Ronnie Kasrils repeated this lie when he told Daily Maverick ‘Israel…only delivers its coronavirus advice in Hebrew, ignoring the Arab mother tongue of 20 percent of Palestinians living within the Zionist state’.

Israel is operating joint situation rooms to combat the virus in Israel and the Palestinian territories. Israel has offered medical workshops to Palestinian hospital staff on best quarantine practices, and provided virus testing-kits to Palestinian medical staff in the Territories.

However, the Israeli NGO, Monitor, tracks critique of Israel by pro-Palestinian and international rights groups. It states: ‘The ongoing demonisation and political war against Israel, continuing unabated despite the global corona disaster, is an important reality check for all of us.’

Accusing Israel

Official Palestinian media continues, as it has always done, to feature anti-Semitic cartoons comparing Israel to the coronavirus and accusing Israel of spreading it across Palestinian communities. The facts are that the virus entered the West Bank with Greek pilgrims and entered the Gaza Strip with Gazans returning from Pakistan.

In 1974, Arnold Forster and Benjamin Epstein wrote The New anti-Semitism. They dealt with the then new manifestations of anti-Semitism from radical left, radical right and ‘pro-Arab’ figures in America.

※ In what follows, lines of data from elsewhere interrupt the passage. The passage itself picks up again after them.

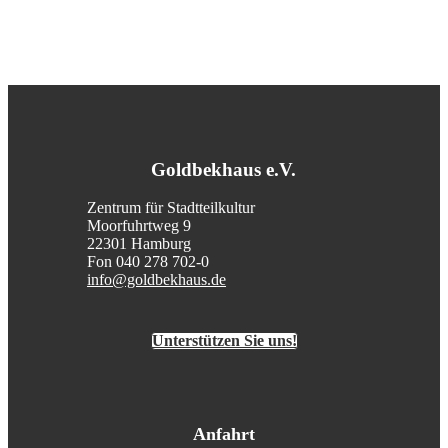
Goldbekhaus e.V.
Zentrum für Stadtteilkultur
Moorfuhrtweg 9
22301 Hamburg
Fon 040 278 702-0
info@goldbekhaus.de
Unterstützen Sie uns!
Anfahrt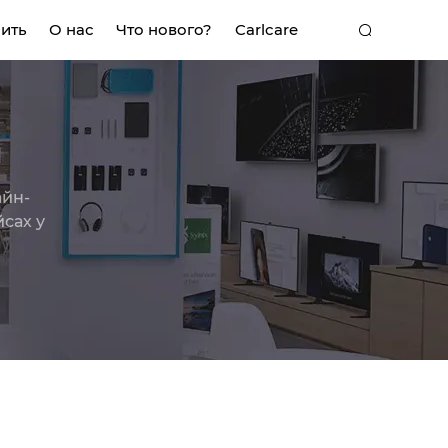
пить
О нас
Что нового?
Carlcare
K
MEGA MINI
POP
йн-
сах у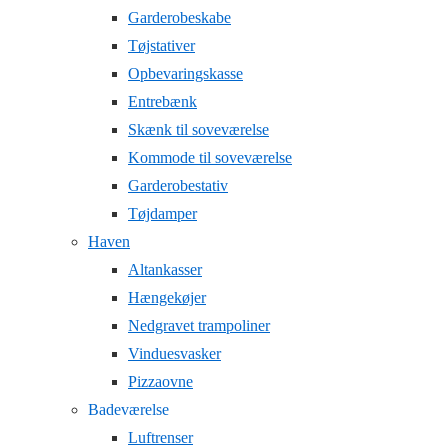
Garderobeskabe
Tøjstativer
Opbevaringskasse
Entrebænk
Skænk til soveværelse
Kommode til soveværelse
Garderobestativ
Tøjdamper
Haven
Altankasser
Hængekøjer
Nedgravet trampoliner
Vinduesvasker
Pizzaovne
Badeværelse
Luftrenser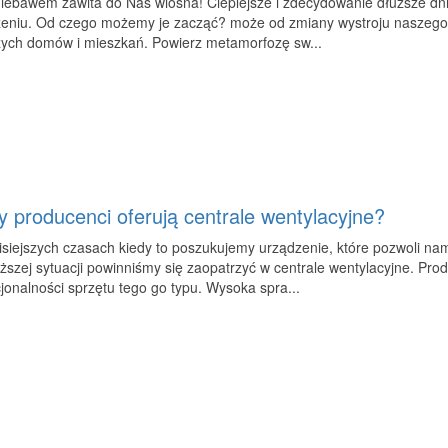
niebawem zawita do Nas wiosna! Cieplejsze i zdecydowanie dłuższe dn
zeniu. Od czego możemy je zacząć? może od zmiany wystroju naszeg
ych domów i mieszkań. Powierz metamorfozę sw...
y producenci oferują centrale wentylacyjne?
siejszych czasach kiedy to poszukujemy urządzenie, które pozwoli na
szej sytuacji powinniśmy się zaopatrzyć w centrale wentylacyjne. Pro
jonalności sprzętu tego go typu. Wysoka spra...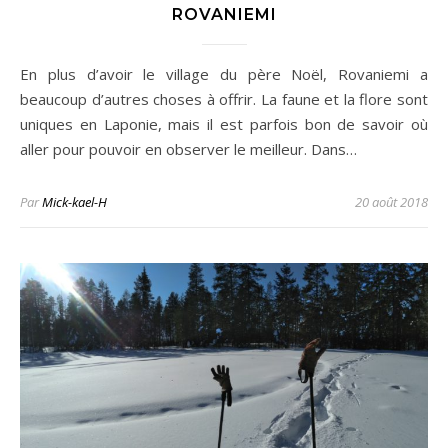
ROVANIEMI
En plus d’avoir le village du père Noël, Rovaniemi a
beaucoup d’autres choses à offrir. La faune et la flore sont
uniques en Laponie, mais il est parfois bon de savoir où
aller pour pouvoir en observer le meilleur. Dans…
Par
Mick-kael-H
20 août 2018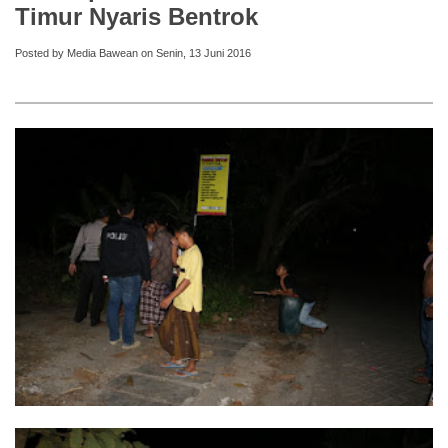
Timur Nyaris Bentrok
Posted by Media Bawean on Senin, 13 Juni 2016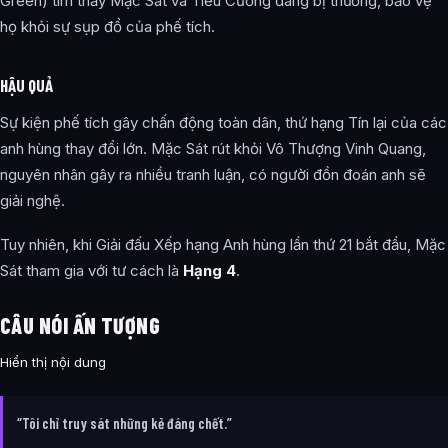
Green) tìm thấy Mặc Sát và Tiểu Cường đang bị thương, bảo vệ
họ khỏi sự sụp đổ của phế tích.
HẬU QUẢ
Sự kiện phế tích gây chấn động toàn dân, thứ hạng Tín lại của các
anh hùng thay đổi lớn. Mặc Sát rút khỏi Vô Thượng Vinh Quang,
nguyên nhân gây ra nhiều tranh luận, có người đồn đoán anh sẽ
giải nghệ.
Tuy nhiên, khi Giải đấu Xếp hạng Anh hùng lần thứ 21 bắt đầu, Mặc
Sát tham gia với tư cách là
Hạng 4
.
CÂU NÓI ẤN TƯỢNG
Hiển thị nội dung
“Tôi chỉ truy sát những kẻ đáng chết.”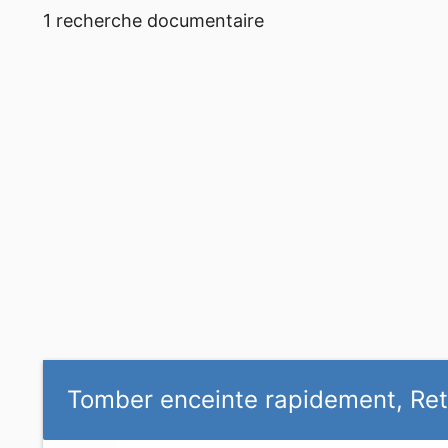
1 recherche documentaire
Tomber enceinte rapidement, Reto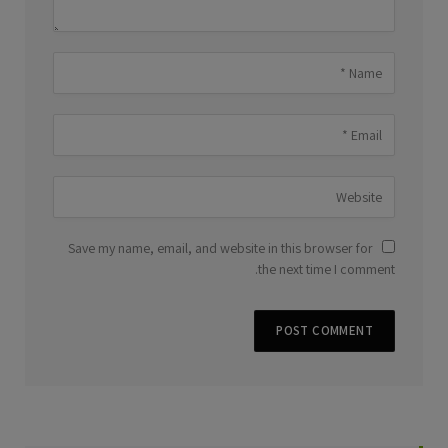
Save my name, email, and website in this browser for
the next time I comment.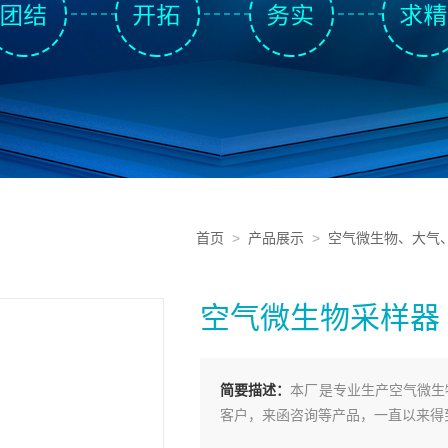
首页
>
产品展示
>
空气微生物、大气
空气微生物采样器
简要描述：
本厂是专业生产空气微生
客户，来函咨询等产品，一直以来得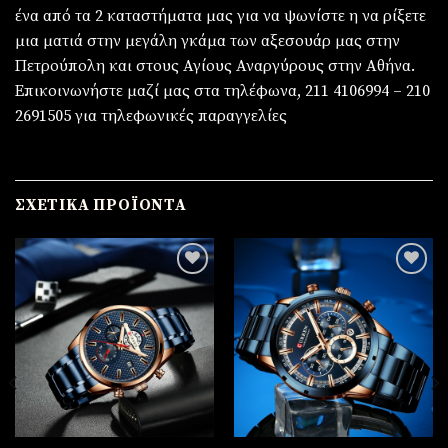
ένα από τα 2 καταστήματα μας για να ψωνίστε η να ρίξετε
μια ματιά στην μεγάλη γκάμα των αξεσουάρ μας στην
Πετρούπολη και στους Αγίους Αναργύρους στην Αθήνα.
Επικοινωνήστε μαζί μας στα τηλέφωνα, 211 4106994 – 210
2691505 για τηλεφωνικές παραγγελίες
ΣΧΕΤΙΚΆ ΠΡΟΪΌΝΤΑ
Πρόσθήκη
Πρόσθήκη
στην
στην
λίστα
λίστα
επιθυμιών
επιθυμιών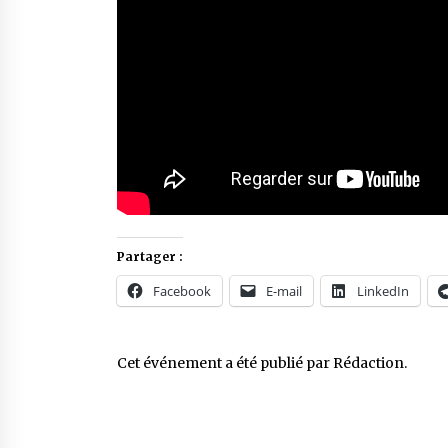
Partager :
Facebook
E-mail
LinkedIn
Cet événement a été publié par
Rédaction
.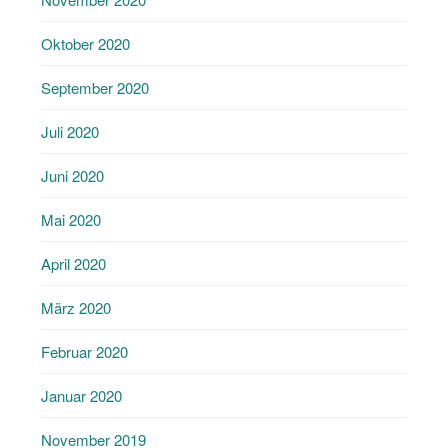
Oktober 2020
September 2020
Juli 2020
Juni 2020
Mai 2020
April 2020
März 2020
Februar 2020
Januar 2020
November 2019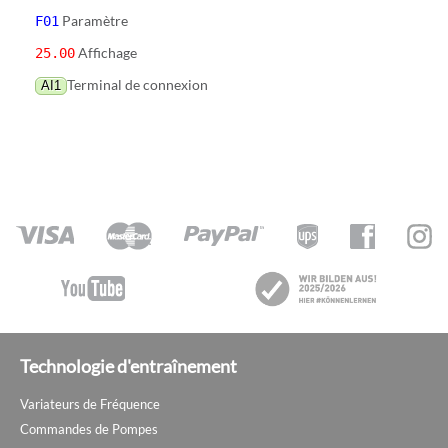
Paramètre
F01
Affichage
25.00
Terminal de connexion
AI1
Technologie d'entraînement
Variateurs de Fréquence
Commandes de Pompes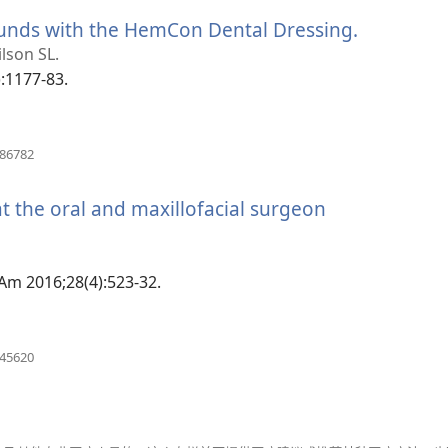
新
unds with the HemCon Dental Dressing.
（打
窗
口）
开
lson SL.
新
):1177-83.
窗
口）
（打
486782
开
新
t the oral and maxillofacial surgeon
窗
口）
 Am 2016;28(4):523-32.
（打
745620
开
新
窗
口）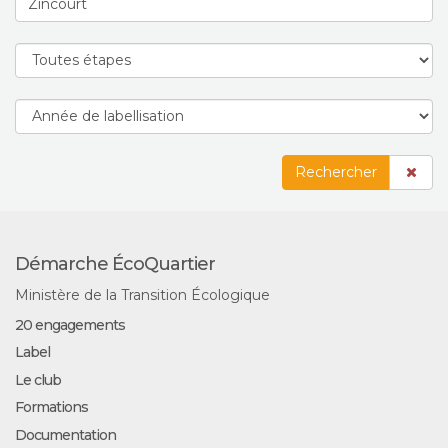
Rechercher
Démarche ÉcoQuartier
Ministère de la Transition Écologique
20 engagements
Label
Le club
Formations
Documentation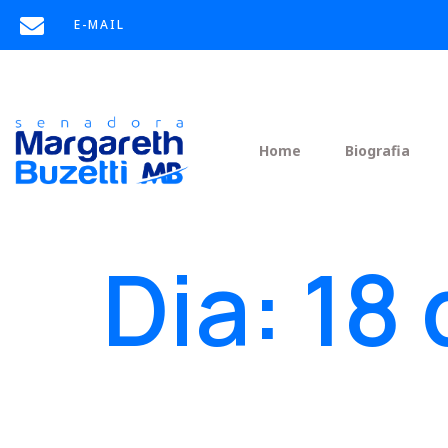
E-MAIL
Home
Biografia
Dia:
18 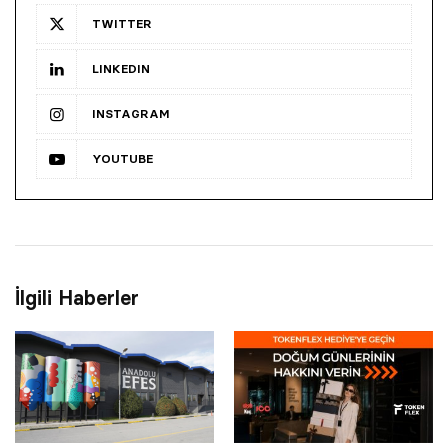
TWITTER
LINKEDIN
INSTAGRAM
YOUTUBE
İlgili Haberler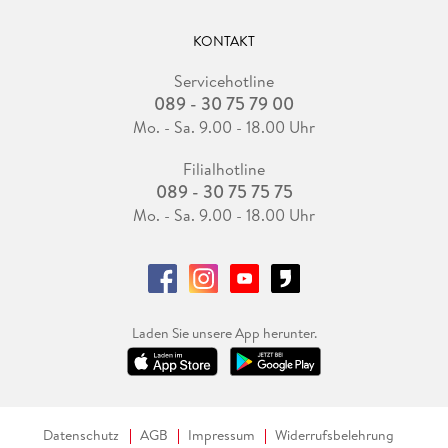
KONTAKT
Servicehotline
089 - 30 75 79 00
Mo. - Sa. 9.00 - 18.00 Uhr
Filialhotline
089 - 30 75 75 75
Mo. - Sa. 9.00 - 18.00 Uhr
Laden Sie unsere App herunter.
Datenschutz
AGB
Impressum
Widerrufsbelehrung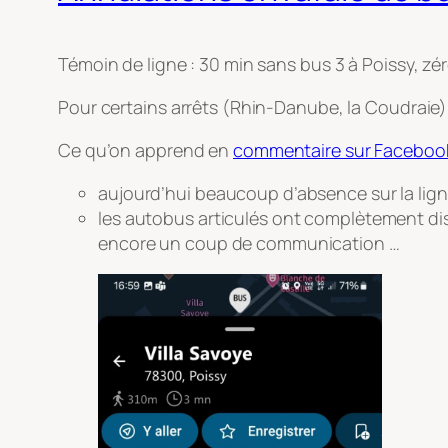
Témoin de ligne : 30 min sans bus 3 à Poissy, zé
Pour certains arrêts (Rhin-Danube, la Coudraie)
Ce qu’on apprend en
commentaire sur Faceboo
aujourd’hui beaucoup d’absence sur la lign
les autobus articulés ont complètement dispa
encore un coup de communication …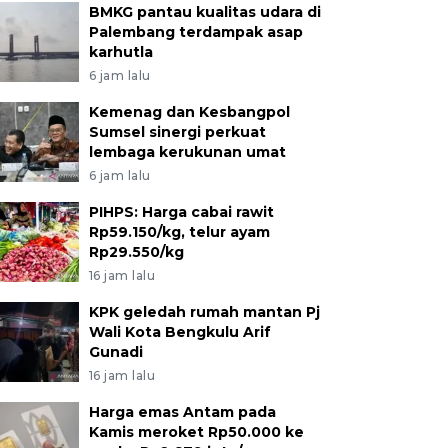
BMKG pantau kualitas udara di
Palembang terdampak asap
karhutla
6 jam lalu
Kemenag dan Kesbangpol
Sumsel sinergi perkuat
lembaga kerukunan umat
6 jam lalu
PIHPS: Harga cabai rawit
Rp59.150/kg, telur ayam
Rp29.550/kg
16 jam lalu
KPK geledah rumah mantan Pj
Wali Kota Bengkulu Arif
Gunadi
16 jam lalu
Harga emas Antam pada
Kamis meroket Rp50.000 ke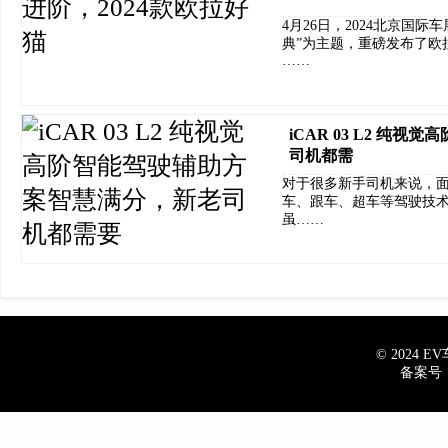
4月26日，2024北京国
典”为主题，重磅发布了欧
……
iCAR 03 L2 纯
司机都需
对于很多新手司机来说，
车、跟车、超车等驾驶技
虽……
© 2024 EV车
备案号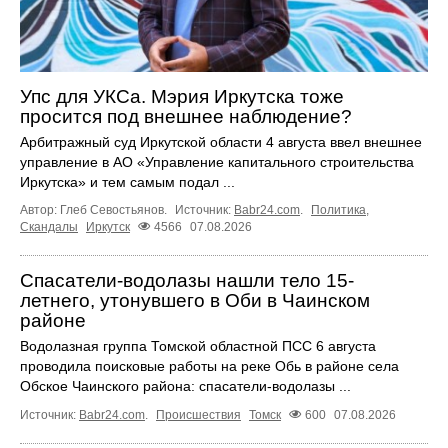
Упс для УКСа. Мэрия Иркутска тоже
просится под внешнее наблюдение?
Арбитражный суд Иркутской области 4 августа ввел внешнее
управление в АО «Управление капитального строительства
Иркутска» и тем самым подал ...
Автор: Глеб Севостьянов.
Источник:
Babr24.com
.
Политика
,
Скандалы
Иркутск
4566
07.08.2026
Спасатели-водолазы нашли тело 15-
летнего, утонувшего в Оби в Чаинском
районе
Водолазная группа Томской областной ПСС 6 августа
проводила поисковые работы на реке Обь в районе села
Обское Чаинского района: спасатели-водолазы ...
Источник:
Babr24.com
.
Происшествия
Томск
600
07.08.2026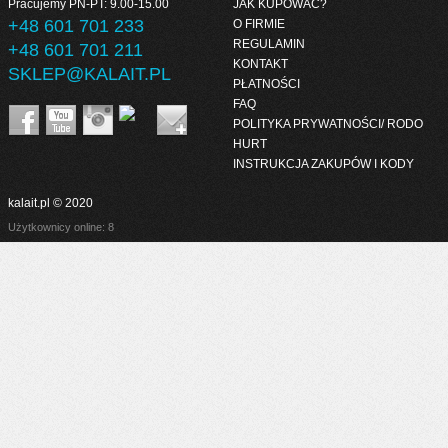
Pracujemy PN-PT: 9.00-15.00
JAK KUPOWAĆ?
+48 601 701 233
O FIRMIE
REGULAMIN
+48 601 701 211
KONTAKT
SKLEP@KALAIT.PL
PŁATNOŚCI
FAQ
POLITYKA PRYWATNOŚCI/ RODO
HURT
INSTRUKCJA ZAKUPÓW I KODY
kalait.pl © 2020
Użytkownicy online: 8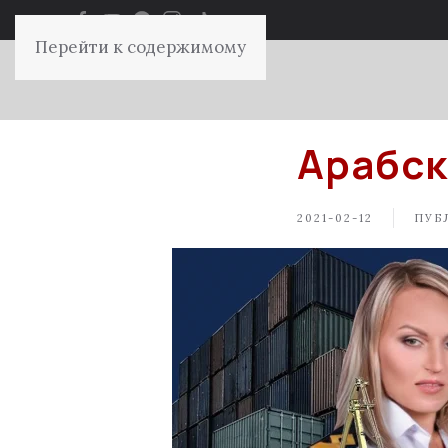
Перейти к содержимому
Арабск
2021-02-12
ПУБ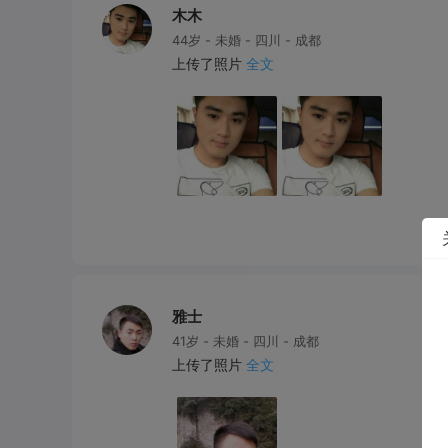
木木
44岁 - 未婚 - 四川 - 成都
上传了照片
全文
雅士
41岁 - 未婚 - 四川 - 成都
上传了照片
全文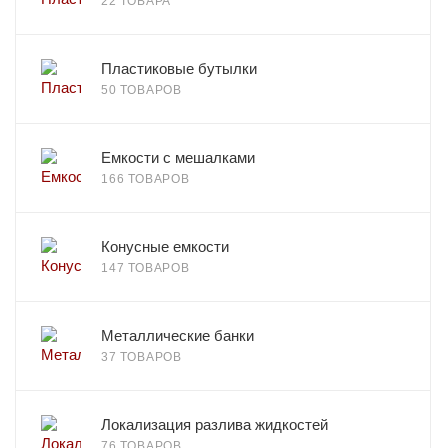
22 ТОВАРА
Пластиковые бутылки
50 ТОВАРОВ
Емкости с мешалками
166 ТОВАРОВ
Конусные емкости
147 ТОВАРОВ
Металлические банки
37 ТОВАРОВ
Локализация разлива жидкостей
76 ТОВАРОВ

Forster and Epstein argued presciently that the new anti-Semitism took the form of indifference to the fears of the Jewish people, apathy in dealing with anti-Jewish bias, and an inability to understand the importance of Israel to Jewish survival.

The upsurge of anti-Semitism in Europe in the 21st century has seen European leaders expressing their sorrow and uttering blandishments about not tolerating any form of anti-Semitism. But anti-Semitism continues to be ‘tolerated’ by the West. There is little evidence of follow-up action or of vociferously exposing those responsible lest they alienate a constituency.

Society’s leaders need to do more than condemn anti-Semitism. European countries must join America in condemning it in the organs of the United Nations, particularly with regard to the hugely disproportionate extent to which Israel is vilified, and stop supporting organisations that seek Israel’s destruction.

A vaccine for Covid-19 will be found, but a vaccine against the virus of anti-Semitism probably never will be.